Harris plans to advance her protests further. Mass book burnings of I Was Told There’d Be Cake, followed by a giant Sloane Crosley effigy in front of the Random House building. She has also issued an open challenge to enter into a kickboxing match with Crosley. Crosley, however, has not responded.

Michael Bay and Bruce Willis On Board for Flann O’Brien Film Adaptation

Hack Hollywood director Michael Bay informed friends and colleagues that he was “sick to death” of turning out crappy films and announced that his next project would be a film adaptation of Flann O’Brien’s At Swim-Two-Birds, mainly because, as Bay put it, “the Lost writers may be onto something with this fucking literary trend.”

Bruce Willis is now in talks to portray the book’s main character: a college student who writes a novel and spends time shooting the shit with his pals.

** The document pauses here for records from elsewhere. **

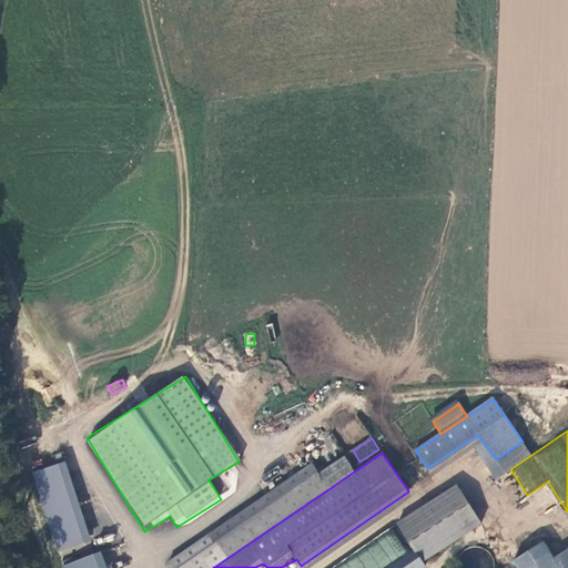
[(317,474),(328,489),(354,472),(343,456),(317,474)]
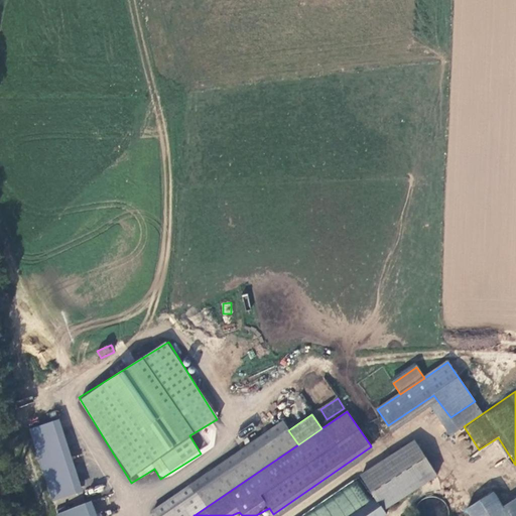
[(361,478),(376,499),(385,512),(438,474),(413,438),(361,478)]
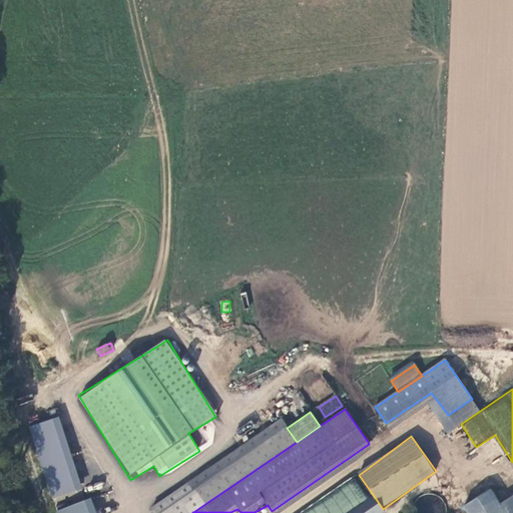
[(350,512),(383,512),(385,512),(383,509),(374,496),(350,512)]
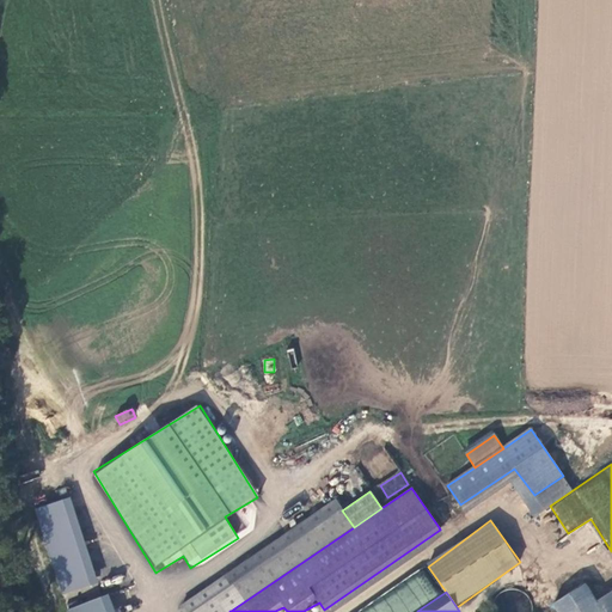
[(611,611),(611,592),(583,611),(611,611)]
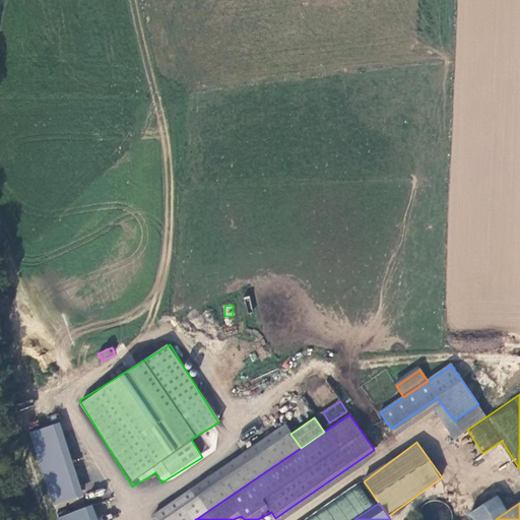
[(59,519),(99,519),(93,505),(58,516),(59,519)]
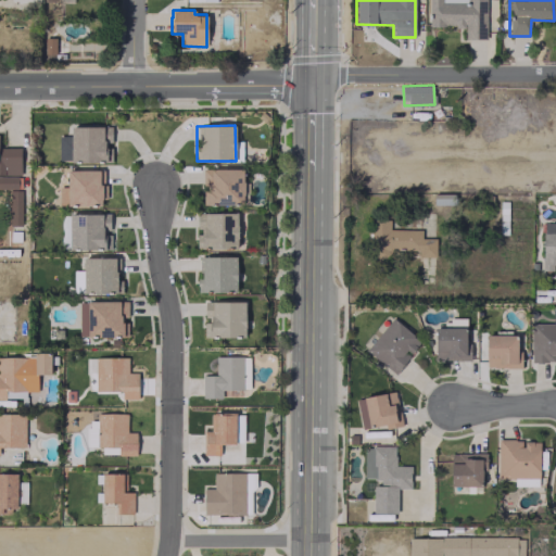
[(58,136),(59,162),(110,161),(110,142),(111,142),(111,126),(71,127),(71,136),(58,136)]
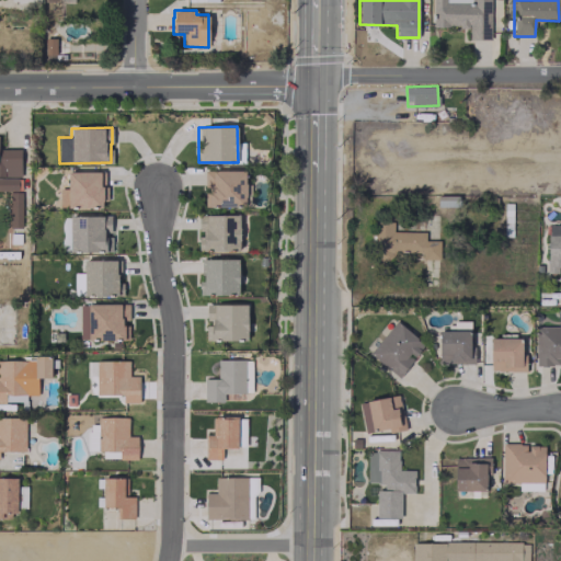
[(0,174),(21,174),(20,148),(0,148),(0,174)]
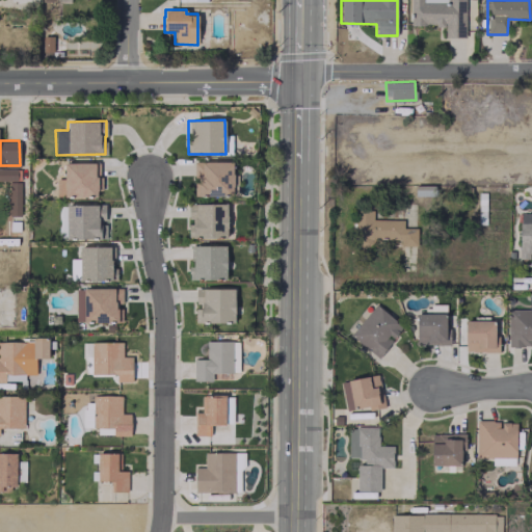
[(233,161),(193,161),(193,180),(193,195),(233,195),(233,161)]
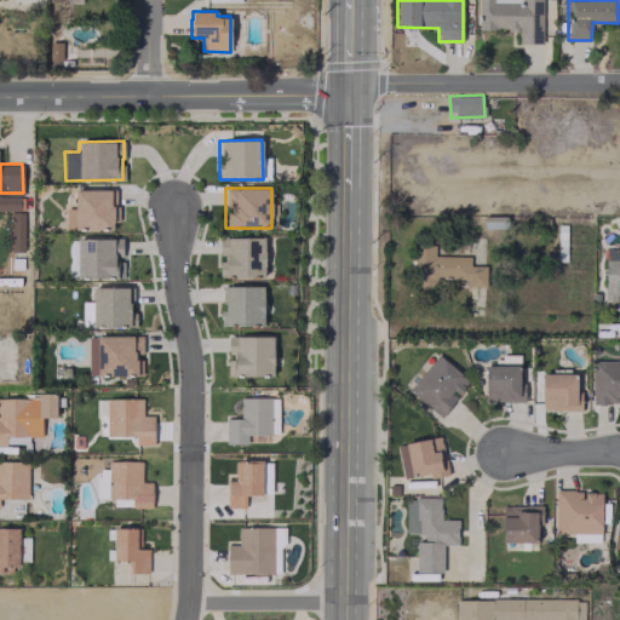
[(112,189),(74,190),(75,207),(65,208),(65,229),(113,228),(112,189)]
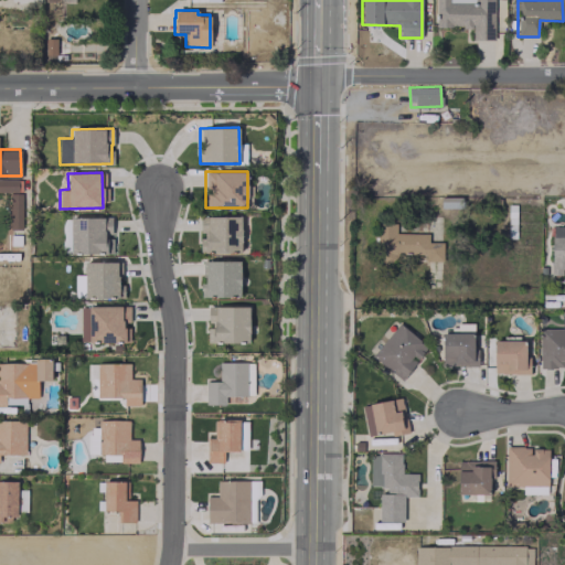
[(0,191),(18,191),(18,180),(0,179),(0,191)]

Some O’Brien enthusiasts have expressed reservations about casting Willis, who is bald and 53, in the role of a character some three decades younger.

“Fuck you. I’m Michael Bay. And he’s Bruce Fucking Willis,” said Bay, who cited Sylvester Stallone’s recent septuagenarian turns as Rambo and Rocky Balboa. “You get John McClane and David Madison in one package! Plus, there aren’t many action stars these days who like to smoke in bed.”

Bay would address the age difference through CGI effects that he pioneered with his live-action version of Transformers. Bay was also considering hiring an additional actor who Willis could “transform” into between scenes.

Dalkey Archive’s Chad Post has distanced himself from these developments. He had no comment, but is reportedly “not sleeping very well.”